━━━━━ Information ━━━━━

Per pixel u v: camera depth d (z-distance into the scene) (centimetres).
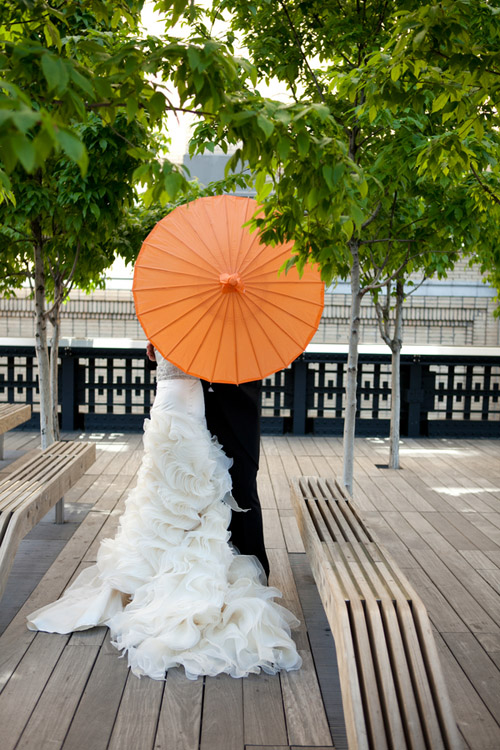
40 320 545
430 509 544
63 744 225
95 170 450
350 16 441
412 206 507
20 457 698
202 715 244
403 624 221
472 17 320
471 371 895
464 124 303
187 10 262
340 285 1149
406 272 611
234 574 332
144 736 231
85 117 202
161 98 208
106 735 231
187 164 1146
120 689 260
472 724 243
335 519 326
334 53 473
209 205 319
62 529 462
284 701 255
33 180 474
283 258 315
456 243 499
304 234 271
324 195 223
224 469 329
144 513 316
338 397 902
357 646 217
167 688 261
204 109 216
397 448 698
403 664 213
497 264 621
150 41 213
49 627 306
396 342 692
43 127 126
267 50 464
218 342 312
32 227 536
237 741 229
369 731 204
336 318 1149
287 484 621
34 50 160
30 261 700
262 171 226
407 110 428
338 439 869
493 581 386
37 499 329
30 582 366
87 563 396
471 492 603
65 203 466
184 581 298
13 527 289
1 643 295
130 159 455
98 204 473
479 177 393
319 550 276
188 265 311
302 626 320
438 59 277
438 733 202
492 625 327
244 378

━━━━━

Exercise requirements ->
Your answer must be the exact lines of the records from the first one through the line containing "472 724 243", with no pictures in it.

Exercise solution ->
Per pixel u v: camera depth d (z-distance into the scene) (centimetres).
40 320 545
430 509 544
63 744 225
95 170 450
350 16 441
412 206 507
20 457 698
202 715 244
403 624 221
472 17 320
471 371 895
464 124 303
187 10 262
340 285 1149
406 272 611
234 574 332
144 736 231
85 117 202
161 98 208
106 735 231
187 164 1146
120 689 260
472 724 243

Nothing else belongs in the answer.